• Work to complete: Emit the data below verbatim, stripping out any pictures.

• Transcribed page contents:
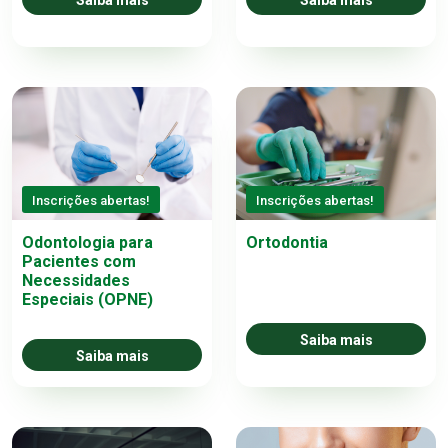
Saiba mais
Saiba mais
Inscrições abertas!
Inscrições abertas!
Odontologia para
Ortodontia
Pacientes com
Necessidades
Especiais (OPNE)
Saiba mais
Saiba mais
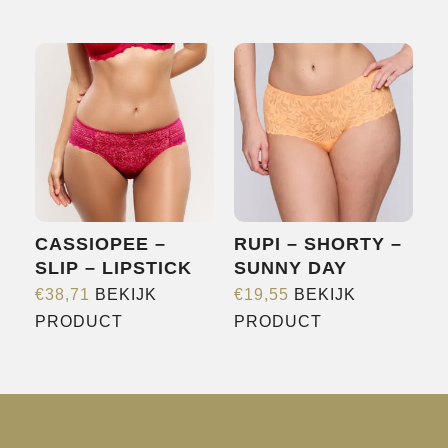
product
heeft
meerdere
variaties.
Deze
optie
kan
gekozen
worden
CASSIOPEE –
RUPI – SHORTY –
op
SLIP – LIPSTICK
SUNNY DAY
de
€
38,71
BEKIJK
€
19,55
BEKIJK
productpagina
Dit
Dit
PRODUCT
PRODUCT
product
product
heeft
heeft
meerdere
meerdere
variaties.
variaties.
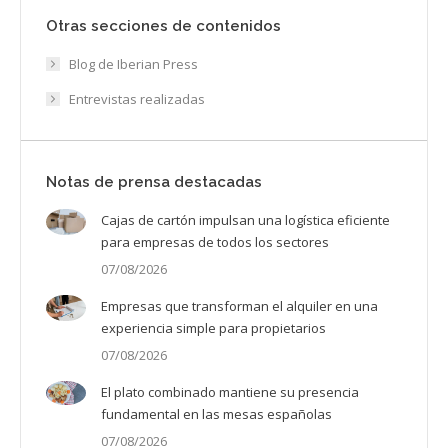
Otras secciones de contenidos
Blog de Iberian Press
Entrevistas realizadas
Notas de prensa destacadas
Cajas de cartón impulsan una logística eficiente
para empresas de todos los sectores
07/08/2026
Empresas que transforman el alquiler en una
experiencia simple para propietarios
07/08/2026
El plato combinado mantiene su presencia
fundamental en las mesas españolas
07/08/2026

• Solved problem:
Saiba mais
Saiba mais
Inscrições abertas!
Inscrições abertas!
Odontologia para
Ortodontia
Pacientes com
Necessidades
Especiais (OPNE)
Saiba mais
Saiba mais
product
heeft
meerdere
variaties.
Deze
optie
kan
gekozen
worden
CASSIOPEE –
RUPI – SHORTY –
op
SLIP – LIPSTICK
SUNNY DAY
de
€
38,71
BEKIJK
€
19,55
BEKIJK
productpagina
Dit
Dit
PRODUCT
PRODUCT
product
product
heeft
heeft
meerdere
meerdere
variaties.
variaties.
Otras secciones de contenidos
Blog de Iberian Press
Entrevistas realizadas
Notas de prensa destacadas
Cajas de cartón impulsan una logística eficiente
para empresas de todos los sectores
07/08/2026
Empresas que transforman el alquiler en una
experiencia simple para propietarios
07/08/2026
El plato combinado mantiene su presencia
fundamental en las mesas españolas
07/08/2026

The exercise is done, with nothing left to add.